A ENDEMIA SOCIALISTA MUNDIAL*

A ENDEMIA SOCIALISTA MUNDIAL
Por Paulo Rebelo

A onda comunista é ubíqua e está presente nos quatro cantos do mundo. É alimentada por uma massa crítica de pensadores ocidentais, disseminados na mídia, escolas, meio artístico, comunidades eclesiásticas de base e nas universidades. São articulados politicamente e influentes socialmente.

Apesar da tragédia humana com a morte de cerca de 100 milhões de pessoas, ocorrida na China de Mao e Rússia de Stalin, o pêndulo econômico e político mundial é liberal e democrático e nada indica que isso vá mudar, mas aprimorar esse modelo.

A questão é que a luta entre esses dois sistemas políticos parece não ter fim. Isso ocorre no Brasil com 18 anos de um governo de esquerda.

O mundo parece querer se redimir de seus pecados como colonização, a escravidão, genocídio de povos indígenas, biopirataria, exploração de ouro e pedras preciosas.
Assim, observa-se uma ânsia e urgência do OCIDENTE, leia-se, meio progressista, em fazer “reparações históricas”, dívidas para com as ex-colônias. Pura retórica.

O comunismo foi uma experiência fracassada, mas curiosamente continua alimentado a mente de comunistas por aqui, em geral, homens inteligentes, cultos e bem educados. Há entre nós vários brasileiros, honestos ou não que abraçaram o comunismo, maravilhados com a Revolução Cubana de 1959. Alguns exemplos: Carlos Drummond de Andrade, Paulo Freire, Oscar Niemeyer, Vinícius de Moraes, Dias Gomes, Roberto Campos, Darci Ribeiro, Graciliano Ramos, Jorge Amado, muitos arrependidos, posteriormente. Os atuais comunistas são “bonzinhos”; são os “progressistas”, como uma agenda social ampla, complexa, confusa e contraditória. Se necessário, já que os fins justificam os meios (Napoleão Bonaparte), recorrem à violência e atos antidemocráticos como no caso da prisão em massa de “terroristas” do 8.1.2022, sem prerrogativa de foro privilegiado. Muitos são artistas como Caetano Veloso, Gilberto Gil Chico Buarque de Holanda (beneficiados pela Lei da Anistia de 1979), Djavan, Ivete Sangalo, Anitta e outros, exercendo grande influência sobre seu público. A cantilena é sempre a mesma. SEM ANISTIA!

As classes inferiores são massa de manobra da esquerda. Naturalmente, são os líderes ou a “cabeça pensante” de um grupo que nas plataformas sociais, planeja, convoca e guia as ações dos outros “teleguiados”.

Ardilosamente, essas pessoas podem usar a persuasão de forma positiva para ajudar, ou recorrer a táticas de manipulação para controlar as decisões do grupo em benefício próprio e poder político. É o caso de Lula e seus apoiadores.

Acadêmicos, intelectuais, educadores, professores, artistas, jornalistas, sindicalistas e magistrados são maioria de verve socialista. Quem não tem um amigo, familiar ou colega esquerdista? O seu discurso sociológico é previsível, pois é eivado de palavras de ordem e clichês démodè. São utópicos e se veem como pensadores, humanistas e filósofos, crendo que possam liderar as classes inferiores no campo e nas cidades.
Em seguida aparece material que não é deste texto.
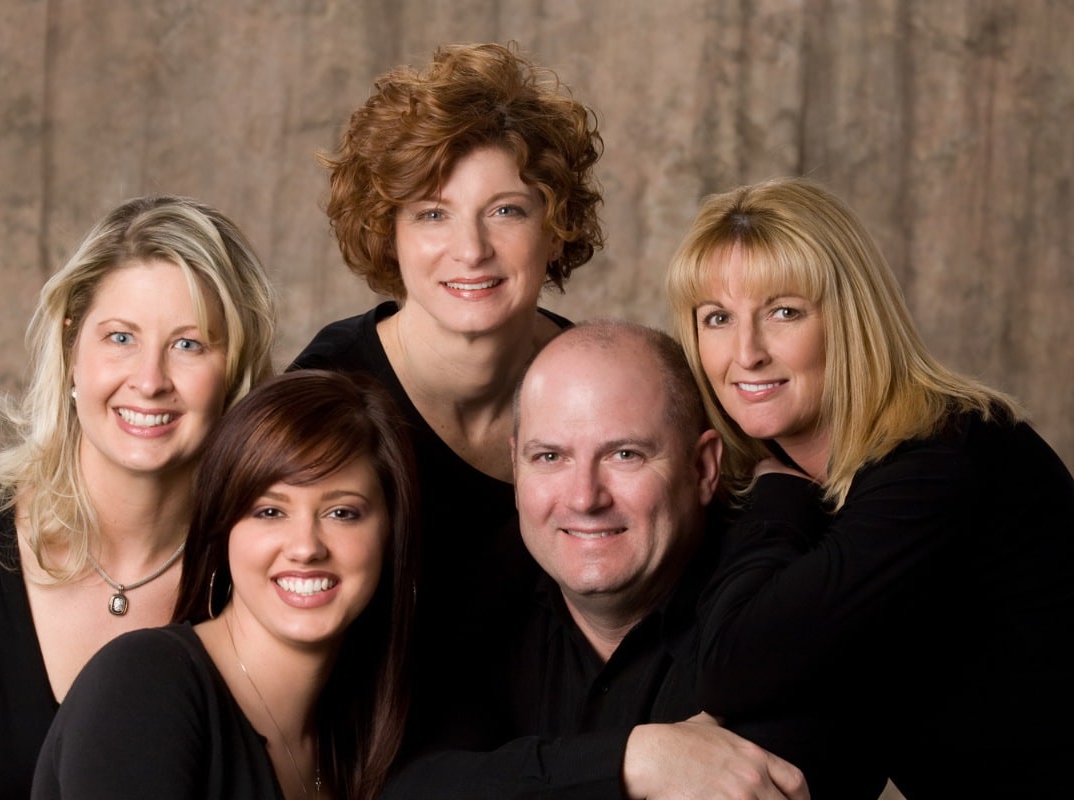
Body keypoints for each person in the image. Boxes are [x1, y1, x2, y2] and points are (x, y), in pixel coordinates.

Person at [666, 175, 1074, 797]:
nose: (745, 353)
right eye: (717, 318)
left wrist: (777, 496)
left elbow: (730, 669)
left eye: (784, 312)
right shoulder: (836, 478)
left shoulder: (942, 460)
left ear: (851, 320)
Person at [0, 195, 278, 800]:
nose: (149, 379)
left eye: (189, 344)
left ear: (236, 370)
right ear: (71, 350)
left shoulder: (266, 570)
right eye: (120, 337)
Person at [290, 41, 604, 753]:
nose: (471, 249)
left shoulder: (602, 384)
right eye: (432, 213)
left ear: (555, 230)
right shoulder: (329, 395)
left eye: (506, 211)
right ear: (388, 233)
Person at [383, 319, 829, 800]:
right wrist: (634, 760)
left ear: (703, 468)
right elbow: (409, 785)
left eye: (624, 454)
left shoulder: (779, 610)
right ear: (515, 467)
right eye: (550, 457)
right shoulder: (477, 601)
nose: (584, 498)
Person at [32, 369, 419, 800]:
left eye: (342, 513)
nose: (306, 547)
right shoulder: (144, 687)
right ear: (223, 530)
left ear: (390, 532)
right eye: (269, 512)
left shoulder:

Alimentam o sonho revolucionário dentro de si, incentivando o HOI POLOI a ir à luta armada por seus direitos, simpatizantes do MST e MTST, porquanto estão longe de serem honestos intelectualmente, pois flertam descaradamente com o autoritarismo, aborto, liberação das drogas, dissimulados sob a bandeira de igualdade e justiça social.

Originalnente, nasceram e cresceram com o Iluminismo europeu, que criou as bases para o florescimento da burguesia incipiente. Hoje, temos a sofisticada burguesia socialista, uma classe média dita “consciente” e “esclarecida” que, paradoxalmente, vota em Lula, apedeuta, mitômano, bravateiro e bilontra. Com o conhecimento adquirido nas escolas e universidades alimentaram o sonho de um mundo melhor nascido com a Revolução Industrial, Revolução Francesa de 1789 (século XVIII) e a Bolchevique de 1914, fortalecido com a era da Internet. Fazem parte da intelligensia comunista. São humanistas por natureza, mas pasmem, anti-liberais e anti-capitalistas, o que já é uma grande contradição, pois 100% deles vive em sociedades democráticas, portanto modo geral, usufruem do bem estar de uma sociedade moderna, assemelhando-se à parasitas do tipo comensal, que buscam destruí-la, pois a origem de tanta desigualdade e injustiça social estaria na própria formação do OCIDENTE.